Cosa dovrebbe aver insegnato questo trimestre ai risparmiatori

L'asset allocation vincente: aumentare il profilo di rischio allungando l'orizzonte temporale di investimento

Ennio Montagnani

Il primo trimestre 2016 ha preso gli investitori in contropiedi. Infatti, mentre la maggior parte dei gestori e dei consulenti profetizzavano un iter positivo per le azioni e quantomeno difficile per le obbligazioni e i titoli di Stato, gli andamenti dei mercati hanno sparigliato ogni previsione. Il risultato è stato che le Borse hanno chiuso in rosso, mentre i titoli di Stato hanno visto aumentare le quotazioni. La conferma è fotografata puntualmente dagli indici dei fondi comuni che fotografano quanto accaduto dal primo gennaio al 31 marzo.
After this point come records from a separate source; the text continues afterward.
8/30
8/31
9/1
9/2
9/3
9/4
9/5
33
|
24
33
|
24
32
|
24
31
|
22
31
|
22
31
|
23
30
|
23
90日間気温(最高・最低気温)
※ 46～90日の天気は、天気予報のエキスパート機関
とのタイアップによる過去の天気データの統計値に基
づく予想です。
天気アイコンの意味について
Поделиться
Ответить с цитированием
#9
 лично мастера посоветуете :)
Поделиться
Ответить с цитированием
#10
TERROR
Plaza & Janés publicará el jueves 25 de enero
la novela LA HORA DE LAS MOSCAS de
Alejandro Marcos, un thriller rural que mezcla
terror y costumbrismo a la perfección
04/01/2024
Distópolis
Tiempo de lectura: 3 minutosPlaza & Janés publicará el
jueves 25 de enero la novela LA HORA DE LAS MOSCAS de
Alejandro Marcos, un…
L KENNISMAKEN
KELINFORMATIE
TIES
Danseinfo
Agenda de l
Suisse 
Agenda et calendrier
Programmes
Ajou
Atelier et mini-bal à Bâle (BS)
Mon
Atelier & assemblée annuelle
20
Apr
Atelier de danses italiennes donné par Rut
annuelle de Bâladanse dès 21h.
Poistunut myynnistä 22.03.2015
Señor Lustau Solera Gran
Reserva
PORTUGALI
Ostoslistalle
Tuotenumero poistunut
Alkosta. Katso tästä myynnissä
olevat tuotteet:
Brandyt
L'indice generale ha chiuso a -1,3%, quello dei fondi azionari a -7,1%, quello dei bilanciati a -2,4%, quello dei flessibili a -2% e quello dei monetari area euro a -0,1%: soltanto l'indice dei fondi obbligazionari ha registrato un rialzo del +0,6%.

Molti investitori potrebbero essere tentati di continuare a investire nei fondi obbligazionari e di lasciar perdere quelli bilanciati e flessibili e, soprattutto, quelli a indirizzo azionario. In realtà, per rintracciare la soluzione giusta per le proprie esigenze, la raccomandazione consiste nel ricorrere alle competenze di un consulente finanziario che affianchi il risparmiatore sia prima di effettuare l'investimento (in modo da configurare l'abito finanziario su misura) sia, in particolare, nel corso degli anni (in modo da rimodellare l'abito sulle nuove esigenze della famiglia nel tempo). Precisato questo, ci sono però due fattori da cui ogni portafoglio non può prescindere: l'aumento del profilo del rischio e dell'orizzonte temporale, e l'ampia diversificazione. Per quanto riguarda la necessità di incrementare il profilo di rischio (e il tempo da dedicare all'investimento), si può verificare cosa sia accaduto negli ultimi 5 anni a un portafoglio bilanciato, composto cioè da azioni e obbligazioni (vedi la tabella). Negli ultimi 5 anni, un portafoglio a rischio molto basso, composto cioè per il 10% in azioni internazionali e per il restante 90% in reddito fisso (80% obbligazioni di tutto il mondo e il 10% in liquidità euro), avrebbe reso il 6,1% con una volatilità dell'1,4%, mentre un portafoglio a rischio molto alto, costituito per il 70% da azioni e per il 30% da reddito fisso, avrebbero garantito un rendimento del 42,5%, ma con una volatilità del 10%.

Tra questi due estremi sarebbe stato possibile individuare il profilo di rischio più appropriato al proprio grado di accettazione dei rischi e, di conseguenza, il rendimento derivante. Per migliorare il tutto, o per diminuire i rischi a parità di rendimento, o per ottimizzare le performance a parità di volatilità del portafoglio, è poi possibile attingere alla diversificazione.

In questo modo, il risparmiatore può differenziare l'esposizione azionaria a livello geografico (Europa, Usa , Asia, emergenti), per stile di gestione (growth o value), per tipologia di aziende (large cap, mid cap, small cap) e settori. Allo stesso modo si possono frazionare le scelte obbligazionarie tra governativi, bond societari, obbligazioni legate all'inflazione e convertibili.